_PROMPT_.
Would you please restate all of the entries exactly, apart from the pictures?

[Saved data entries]
###

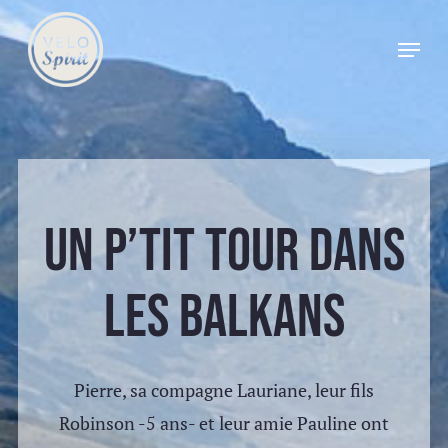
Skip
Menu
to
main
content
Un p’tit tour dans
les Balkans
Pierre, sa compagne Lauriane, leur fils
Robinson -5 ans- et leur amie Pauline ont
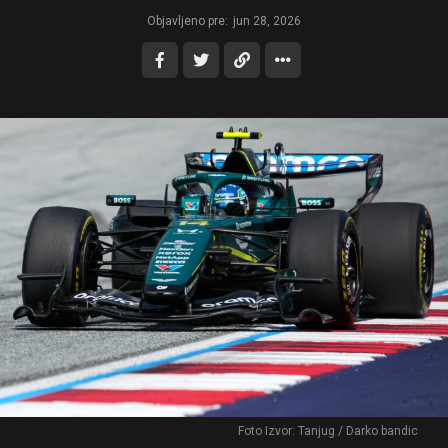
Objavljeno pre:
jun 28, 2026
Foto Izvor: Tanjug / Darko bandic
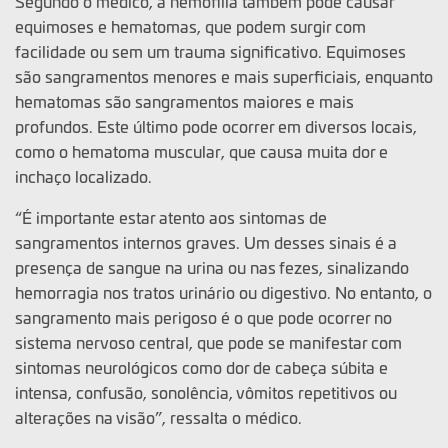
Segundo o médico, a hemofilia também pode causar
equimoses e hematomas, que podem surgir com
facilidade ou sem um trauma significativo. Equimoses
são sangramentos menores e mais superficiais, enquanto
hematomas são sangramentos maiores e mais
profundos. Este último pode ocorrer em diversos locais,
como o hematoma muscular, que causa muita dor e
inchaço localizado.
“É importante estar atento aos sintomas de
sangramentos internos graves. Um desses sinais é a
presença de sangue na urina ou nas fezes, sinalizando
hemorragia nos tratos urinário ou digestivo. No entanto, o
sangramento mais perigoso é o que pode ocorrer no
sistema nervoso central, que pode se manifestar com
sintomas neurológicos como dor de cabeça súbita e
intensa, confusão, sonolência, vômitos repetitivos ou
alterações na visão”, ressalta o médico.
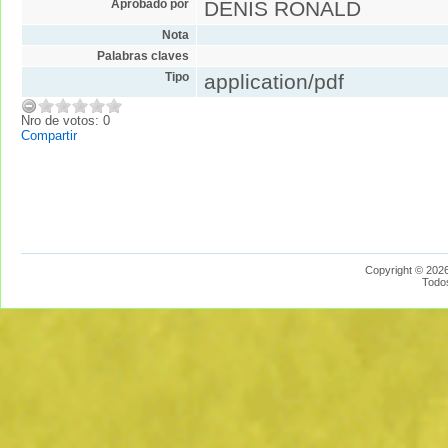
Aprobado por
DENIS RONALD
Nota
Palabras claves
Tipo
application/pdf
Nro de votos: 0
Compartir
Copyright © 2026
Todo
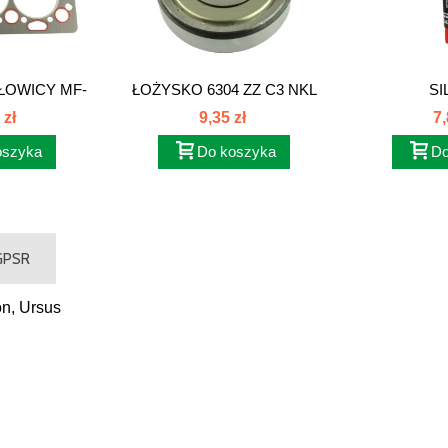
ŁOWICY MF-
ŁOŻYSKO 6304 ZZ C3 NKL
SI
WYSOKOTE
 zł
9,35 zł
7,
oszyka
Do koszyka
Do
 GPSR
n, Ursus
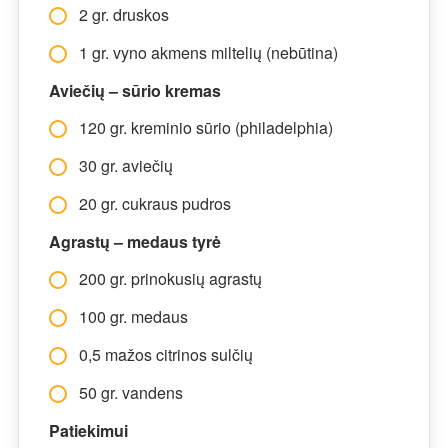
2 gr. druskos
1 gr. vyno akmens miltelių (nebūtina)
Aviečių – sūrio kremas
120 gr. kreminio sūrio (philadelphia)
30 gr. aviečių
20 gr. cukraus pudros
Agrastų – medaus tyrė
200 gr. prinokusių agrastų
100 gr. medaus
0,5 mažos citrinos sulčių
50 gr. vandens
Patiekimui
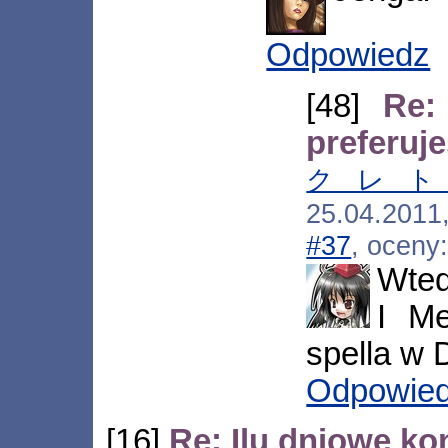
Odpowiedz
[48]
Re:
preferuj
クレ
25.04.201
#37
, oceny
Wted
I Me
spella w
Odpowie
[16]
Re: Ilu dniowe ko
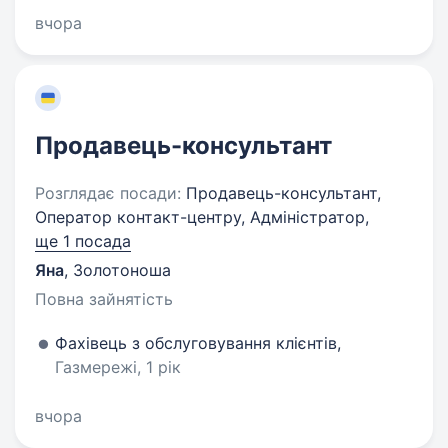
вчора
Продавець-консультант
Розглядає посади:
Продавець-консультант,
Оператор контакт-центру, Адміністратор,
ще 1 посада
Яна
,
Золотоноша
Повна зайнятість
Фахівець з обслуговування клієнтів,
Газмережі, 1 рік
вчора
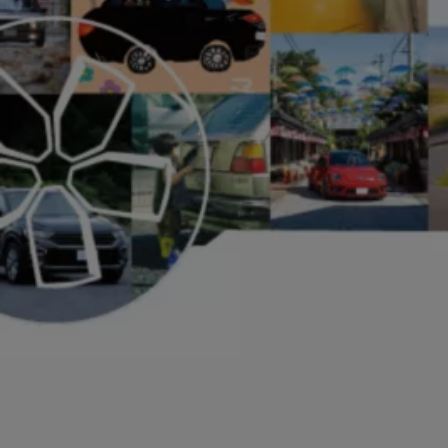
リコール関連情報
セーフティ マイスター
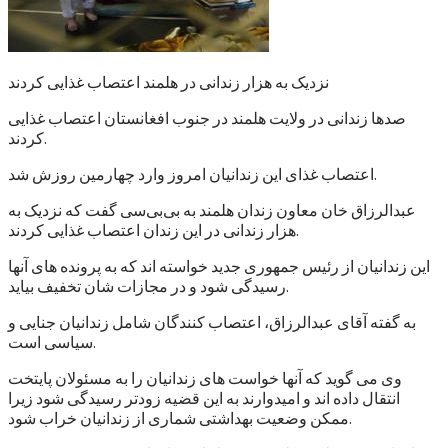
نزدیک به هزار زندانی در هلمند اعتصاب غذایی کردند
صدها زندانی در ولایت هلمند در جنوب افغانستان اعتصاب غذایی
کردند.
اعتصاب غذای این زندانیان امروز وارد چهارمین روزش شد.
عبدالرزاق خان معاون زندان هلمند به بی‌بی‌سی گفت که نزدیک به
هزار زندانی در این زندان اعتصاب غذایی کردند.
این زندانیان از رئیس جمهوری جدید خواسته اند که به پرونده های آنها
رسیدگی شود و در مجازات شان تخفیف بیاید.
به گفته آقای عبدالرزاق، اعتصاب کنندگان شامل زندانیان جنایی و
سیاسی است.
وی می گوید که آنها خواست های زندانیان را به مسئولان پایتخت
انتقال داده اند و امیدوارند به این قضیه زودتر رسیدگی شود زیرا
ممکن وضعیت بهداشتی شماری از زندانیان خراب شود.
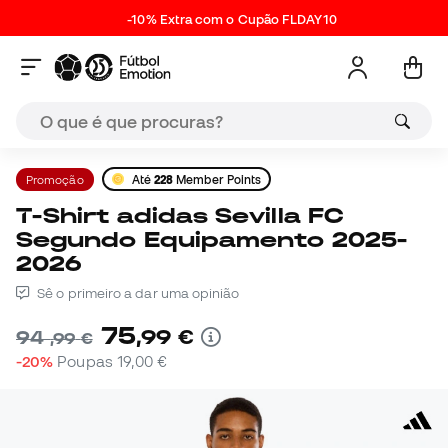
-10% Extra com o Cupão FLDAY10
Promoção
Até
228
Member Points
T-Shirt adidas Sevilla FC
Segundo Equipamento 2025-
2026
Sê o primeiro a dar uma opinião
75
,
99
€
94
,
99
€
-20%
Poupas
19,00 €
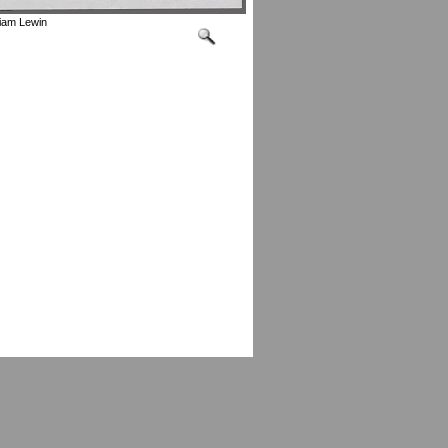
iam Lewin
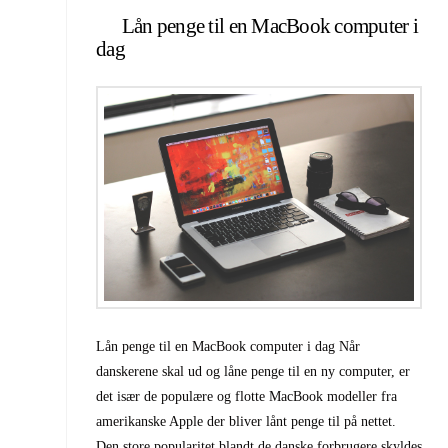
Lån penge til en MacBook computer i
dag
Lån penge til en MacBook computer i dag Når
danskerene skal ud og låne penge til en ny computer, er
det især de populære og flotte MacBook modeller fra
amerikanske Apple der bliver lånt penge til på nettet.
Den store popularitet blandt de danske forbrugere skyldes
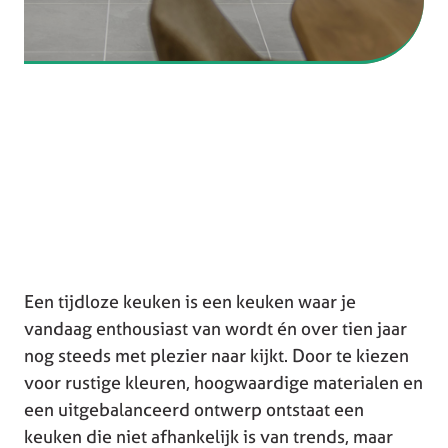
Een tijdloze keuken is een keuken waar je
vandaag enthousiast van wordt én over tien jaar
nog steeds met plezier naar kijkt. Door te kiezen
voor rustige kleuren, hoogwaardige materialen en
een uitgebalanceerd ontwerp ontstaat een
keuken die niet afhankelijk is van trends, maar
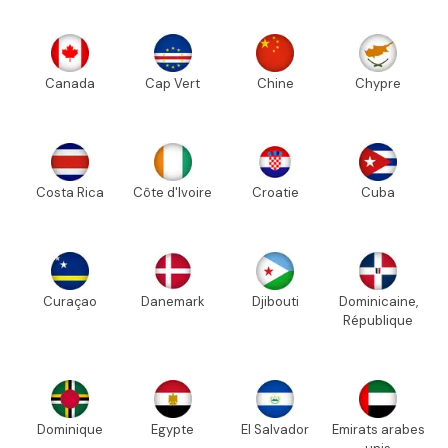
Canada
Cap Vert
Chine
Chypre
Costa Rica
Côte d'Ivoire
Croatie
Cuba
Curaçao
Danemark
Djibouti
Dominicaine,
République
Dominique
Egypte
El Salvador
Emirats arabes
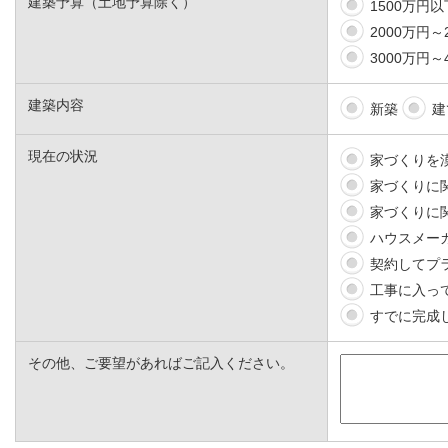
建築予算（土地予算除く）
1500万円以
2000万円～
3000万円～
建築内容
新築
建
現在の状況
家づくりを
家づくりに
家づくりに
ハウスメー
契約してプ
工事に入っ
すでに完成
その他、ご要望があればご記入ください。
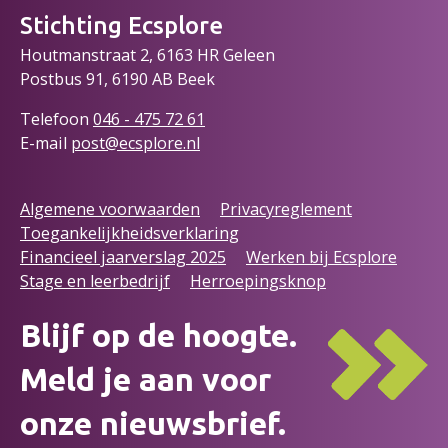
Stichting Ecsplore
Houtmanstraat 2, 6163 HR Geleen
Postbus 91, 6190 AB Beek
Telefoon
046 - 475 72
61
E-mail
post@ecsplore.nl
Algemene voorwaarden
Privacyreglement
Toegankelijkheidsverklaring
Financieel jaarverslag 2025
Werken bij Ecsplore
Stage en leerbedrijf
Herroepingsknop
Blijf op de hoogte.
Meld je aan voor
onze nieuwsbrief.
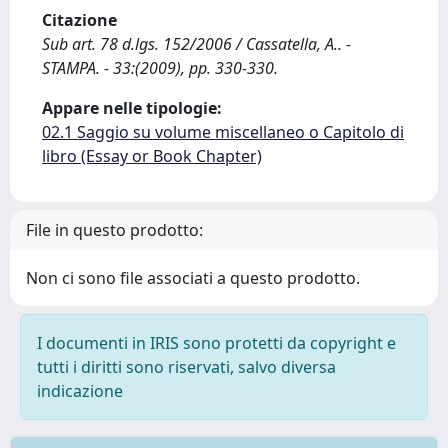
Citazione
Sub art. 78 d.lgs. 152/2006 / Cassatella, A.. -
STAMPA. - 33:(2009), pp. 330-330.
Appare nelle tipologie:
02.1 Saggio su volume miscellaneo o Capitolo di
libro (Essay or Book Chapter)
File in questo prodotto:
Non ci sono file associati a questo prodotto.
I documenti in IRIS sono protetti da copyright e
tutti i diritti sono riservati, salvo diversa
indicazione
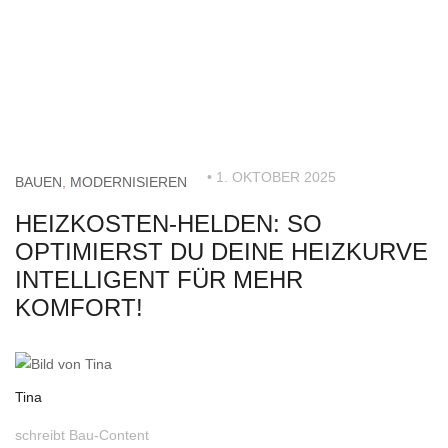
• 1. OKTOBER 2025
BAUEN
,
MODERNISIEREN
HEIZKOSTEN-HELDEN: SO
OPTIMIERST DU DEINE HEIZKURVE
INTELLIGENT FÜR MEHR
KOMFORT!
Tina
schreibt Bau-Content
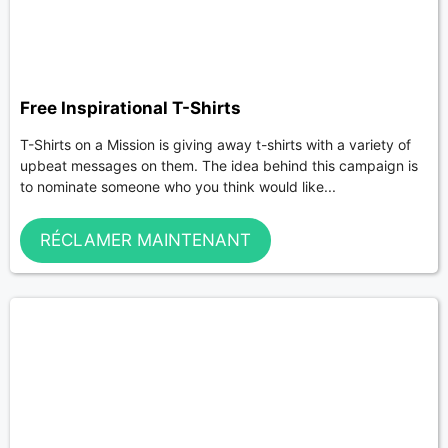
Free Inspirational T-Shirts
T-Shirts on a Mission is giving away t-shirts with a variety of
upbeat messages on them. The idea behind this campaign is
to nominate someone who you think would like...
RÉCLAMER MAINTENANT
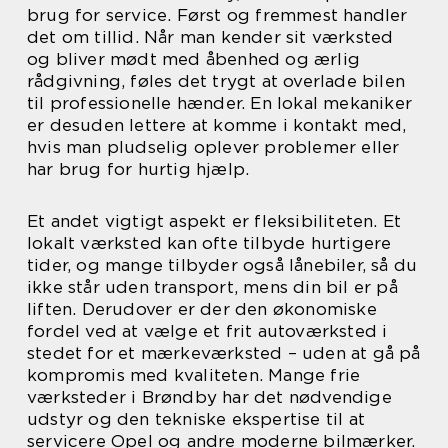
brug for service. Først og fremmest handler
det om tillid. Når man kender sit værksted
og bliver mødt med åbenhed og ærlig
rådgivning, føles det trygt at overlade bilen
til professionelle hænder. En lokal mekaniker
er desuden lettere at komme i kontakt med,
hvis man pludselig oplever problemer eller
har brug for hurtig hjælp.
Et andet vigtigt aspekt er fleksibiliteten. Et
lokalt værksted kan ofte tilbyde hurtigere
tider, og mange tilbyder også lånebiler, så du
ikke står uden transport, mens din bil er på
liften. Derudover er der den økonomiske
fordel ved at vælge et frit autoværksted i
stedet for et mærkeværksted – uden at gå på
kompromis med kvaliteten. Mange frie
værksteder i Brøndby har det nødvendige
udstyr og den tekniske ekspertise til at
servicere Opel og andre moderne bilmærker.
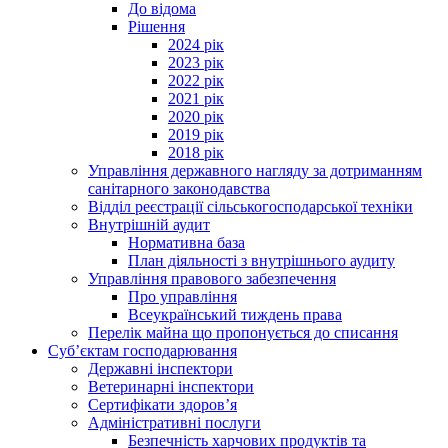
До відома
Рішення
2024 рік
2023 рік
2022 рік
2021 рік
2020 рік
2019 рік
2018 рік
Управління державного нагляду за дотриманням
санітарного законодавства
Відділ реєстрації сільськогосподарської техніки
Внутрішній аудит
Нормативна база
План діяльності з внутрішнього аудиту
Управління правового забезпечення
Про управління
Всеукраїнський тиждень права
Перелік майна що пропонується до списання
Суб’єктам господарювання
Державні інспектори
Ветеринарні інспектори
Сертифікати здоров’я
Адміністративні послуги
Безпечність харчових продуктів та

###

_SOLUTION TO THIS TASK_.
Skip
Menu
to
main
content
Un p’tit tour dans
les Balkans
Pierre, sa compagne Lauriane, leur fils
Robinson -5 ans- et leur amie Pauline ont
Objavljeno pre:
jun 28, 2026
Foto Izvor: Tanjug / Darko bandic
Segundo o médico, a hemofilia também pode causar
equimoses e hematomas, que podem surgir com
facilidade ou sem um trauma significativo. Equimoses
são sangramentos menores e mais superficiais, enquanto
hematomas são sangramentos maiores e mais
profundos. Este último pode ocorrer em diversos locais,
como o hematoma muscular, que causa muita dor e
inchaço localizado.
“É importante estar atento aos sintomas de
sangramentos internos graves. Um desses sinais é a
presença de sangue na urina ou nas fezes, sinalizando
hemorragia nos tratos urinário ou digestivo. No entanto, o
sangramento mais perigoso é o que pode ocorrer no
sistema nervoso central, que pode se manifestar com
sintomas neurológicos como dor de cabeça súbita e
intensa, confusão, sonolência, vômitos repetitivos ou
alterações na visão”, ressalta o médico.
Aprobado por
DENIS RONALD
Nota
Palabras claves
Tipo
application/pdf
Nro de votos: 0
Compartir
Copyright © 2026
Todo
ŁOWICY MF-
ŁOŻYSKO 6304 ZZ C3 NKL
SI
WYSOKOTE
 zł
9,35 zł
7,
oszyka
Do koszyka
Do
 GPSR
n, Ursus
2 gr. druskos
1 gr. vyno akmens miltelių (nebūtina)
Aviečių – sūrio kremas
120 gr. kreminio sūrio (philadelphia)
30 gr. aviečių
20 gr. cukraus pudros
Agrastų – medaus tyrė
200 gr. prinokusių agrastų
100 gr. medaus
0,5 mažos citrinos sulčių
50 gr. vandens
Patiekimui
Odpowiedz
[48]
Re:
preferuj
クレ
25.04.201
#37
, oceny
Wted
I Me
spella w
Odpowie
[16]
Re: Ilu dniowe ko
вчора
Продавець-консультант
Розглядає посади:
Продавець-консультант,
Оператор контакт-центру, Адміністратор,
ще 1 посада
Яна
,
Золотоноша
Повна зайнятість
Фахівець з обслуговування клієнтів,
Газмережі, 1 рік
вчора
リコール関連情報
セーフティ マイスター
نزدیک به هزار زندانی در هلمند اعتصاب غذایی کردند
صدها زندانی در ولایت هلمند در جنوب افغانستان اعتصاب غذایی
کردند.
اعتصاب غذای این زندانیان امروز وارد چهارمین روزش شد.
عبدالرزاق خان معاون زندان هلمند به بی‌بی‌سی گفت که نزدیک به
هزار زندانی در این زندان اعتصاب غذایی کردند.
این زندانیان از رئیس جمهوری جدید خواسته اند که به پرونده های آنها
رسیدگی شود و در مجازات شان تخفیف بیاید.
به گفته آقای عبدالرزاق، اعتصاب کنندگان شامل زندانیان جنایی و
سیاسی است.
وی می گوید که آنها خواست های زندانیان را به مسئولان پایتخت
انتقال داده اند و امیدوارند به این قضیه زودتر رسیدگی شود زیرا
ممکن وضعیت بهداشتی شماری از زندانیان خراب شود.
-10% Extra com o Cupão FLDAY10
Promoção
Até
228
Member Points
T-Shirt adidas Sevilla FC
Segundo Equipamento 2025-
2026
Sê o primeiro a dar uma opinião
75
,
99
€
94
,
99
€
-20%
Poupas
19,00 €
iam Lewin
Lån penge til en MacBook computer i
dag
Lån penge til en MacBook computer i dag Når
danskerene skal ud og låne penge til en ny computer, er
det især de populære og flotte MacBook modeller fra
amerikanske Apple der bliver lånt penge til på nettet.
Den store popularitet blandt de danske forbrugere skyldes
Een tijdloze keuken is een keuken waar je
vandaag enthousiast van wordt én over tien jaar
nog steeds met plezier naar kijkt. Door te kiezen
voor rustige kleuren, hoogwaardige materialen en
een uitgebalanceerd ontwerp ontstaat een
keuken die niet afhankelijk is van trends, maar
Canada
Cap Vert
Chine
Chypre
Costa Rica
Côte d'Ivoire
Croatie
Cuba
Curaçao
Danemark
Djibouti
Dominicaine,
République
Dominique
Egypte
El Salvador
Emirats arabes
建築予算（土地予算除く）
1500万円以
2000万円～
3000万円～
建築内容
新築
建
現在の状況
家づくりを
家づくりに
家づくりに
ハウスメー
契約してプ
工事に入っ
すでに完成
その他、ご要望があればご記入ください。
Stichting Ecsplore
Houtmanstraat 2, 6163 HR Geleen
Postbus 91, 6190 AB Beek
Telefoon
046 - 475 72
61
E-mail
post@ecsplore.nl
Algemene voorwaarden
Privacyreglement
Toegankelijkheidsverklaring
Financieel jaarverslag 2025
Werken bij Ecsplore
Stage en leerbedrijf
Herroepingsknop
Blijf op de hoogte.
Meld je aan voor
onze nieuwsbrief.
Citazione
Sub art. 78 d.lgs. 152/2006 / Cassatella, A.. -
STAMPA. - 33:(2009), pp. 330-330.
Appare nelle tipologie:
02.1 Saggio su volume miscellaneo o Capitolo di
libro (Essay or Book Chapter)
File in questo prodotto:
Non ci sono file associati a questo prodotto.
I documenti in IRIS sono protetti da copyright e
tutti i diritti sono riservati, salvo diversa
indicazione
• 1. OKTOBER 2025
BAUEN
,
MODERNISIEREN
HEIZKOSTEN-HELDEN: SO
OPTIMIERST DU DEINE HEIZKURVE
INTELLIGENT FÜR MEHR
KOMFORT!
Tina
schreibt Bau-Content
Free Inspirational T-Shirts
T-Shirts on a Mission is giving away t-shirts with a variety of
upbeat messages on them. The idea behind this campaign is
to nominate someone who you think would like...
RÉCLAMER MAINTENANT
brug for service. Først og fremmest handler
det om tillid. Når man kender sit værksted
og bliver mødt med åbenhed og ærlig
rådgivning, føles det trygt at overlade bilen
til professionelle hænder. En lokal mekaniker
er desuden lettere at komme i kontakt med,
hvis man pludselig oplever problemer eller
har brug for hurtig hjælp.
Et andet vigtigt aspekt er fleksibiliteten. Et
lokalt værksted kan ofte tilbyde hurtigere
tider, og mange tilbyder også lånebiler, så du
ikke står uden transport, mens din bil er på
liften. Derudover er der den økonomiske
fordel ved at vælge et frit autoværksted i
stedet for et mærkeværksted – uden at gå på
kompromis med kvaliteten. Mange frie
værksteder i Brøndby har det nødvendige
udstyr og den tekniske ekspertise til at
servicere Opel og andre moderne bilmærker.
До відома
Рішення
2024 рік
2023 рік
2022 рік
2021 рік
2020 рік
2019 рік
2018 рік
Управління державного нагляду за дотриманням
санітарного законодавства
Відділ реєстрації сільськогосподарської техніки
Внутрішній аудит
Нормативна база
План діяльності з внутрішнього аудиту
Управління правового забезпечення
Про управління
Всеукраїнський тиждень права
Перелік майна що пропонується до списання
Суб’єктам господарювання
Державні інспектори
Ветеринарні інспектори
Сертифікати здоров’я
Адміністративні послуги
Безпечність харчових продуктів та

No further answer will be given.